Feature compression is increasingly important for improving the efficiency of downstream tasks, especially in applications involving large-scale or multi-modal data. While existing methods typically rely on dedicated models for achieving specific compression ratios, they are often limited in flexibility and generalization. In particular, retraining is necessary when adapting to a new compression ratio. To address this limitation, we propose a novel and flexible Arbitrary Ratio Feature Compression (ARFC) framework, which supports any compression ratio with a single model, eliminating the need for multiple specialized models. At its core, the Arbitrary Ratio Compressor (ARC) is an auto-regressive model that performs compression via next-token prediction. This allows the compression ratio to be controlled at inference simply by adjusting the number of generated tokens. To enhance the quality of the compressed features, two key modules are introduced. The Mixture of Solutions (MoS) module refines the compressed tokens by utilizing multiple compression results (solutions), reducing uncertainty and improving robustness. The Entity Relation Graph Constraint (ERGC) is integrated into the training process to preserve semantic and structural relationships during compression. Extensive experiments on cross-modal retrieval, image classification, and image retrieval tasks across multiple datasets demonstrate that our method consistently outperforms existing approaches at various compression ratios. Notably, in some cases, it even surpasses the performance of the original, uncompressed features. These results validate the effectiveness and versatility of ARFC for practical, resource-constrained scenarios.
Paper Structure (16 sections, 15 equations, 8 figures, 8 tables, 1 algorithm)
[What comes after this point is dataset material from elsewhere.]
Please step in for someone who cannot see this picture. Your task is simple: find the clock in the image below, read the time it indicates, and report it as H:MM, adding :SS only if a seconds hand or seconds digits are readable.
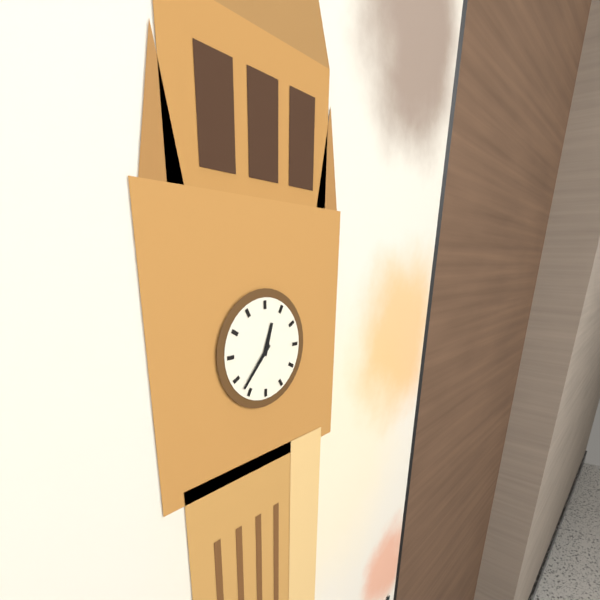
12:37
This paper contains 16 sections, 15 equations, 8 figures, 8 tables, 1 algorithm.

Figures (8)

  • Figure 1: Comparison between conventional compressors and our proposed compressor. The conventional feature compression methods require training multiple compressors for various compression ratios separately, while our method only needs to train ONE compressor to support arbitrary compression ratios.
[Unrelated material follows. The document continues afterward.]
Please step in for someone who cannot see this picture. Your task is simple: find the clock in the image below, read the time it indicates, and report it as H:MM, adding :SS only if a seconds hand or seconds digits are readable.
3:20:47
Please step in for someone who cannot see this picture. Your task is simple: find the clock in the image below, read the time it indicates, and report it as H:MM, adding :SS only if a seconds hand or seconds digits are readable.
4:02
  • Figure 2: The overall framework of the proposed method. It consists of three key components, including the Arbitrary Ratio Compressor (ARC) via Next Token Prediction (NTP), the Mixture of Solution (MoS) blocks, and the Entity Relation Graph Constraint (ERGC).
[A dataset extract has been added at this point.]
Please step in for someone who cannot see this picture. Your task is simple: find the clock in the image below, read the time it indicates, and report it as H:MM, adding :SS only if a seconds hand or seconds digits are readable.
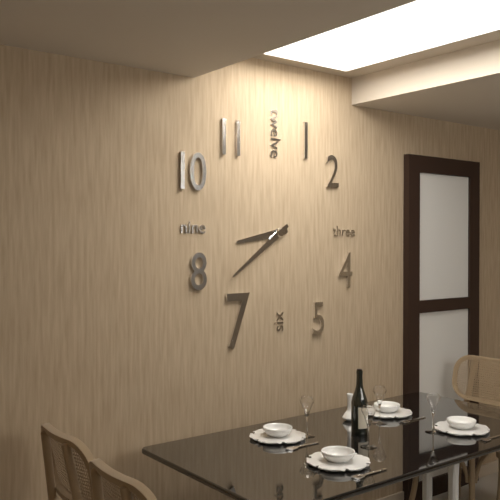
8:39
  • Figure 3: An example of an atom compressor with two auxiliary decoders. It consists of an encoder, a decoder, and several auxiliary decoders. The auxiliary decoders receive multi-view compressed features with different dropout rates and reconstruct the original feature.
  • Figure 4: An illustration of the Entity Relation Graph Constraint (ERGC). It constructs two Entity-Relation Graphs (ERG) for the original feature space and the compressed feature space, respectively. Then, it forces the latter to be as close as the former. Note that "$E_{12}$" represents the relationship between the first entity and the second entity.
  • Figure 5: Feature visualization via t-SNE. Each color represents a class sampled on ImageNet. The "Baseline" represents the original feature whose dimension is 1024. The feature compression ratio of the compared methods is 75%. The backbone model is CN-CLIP with ViT-H/14 architecture.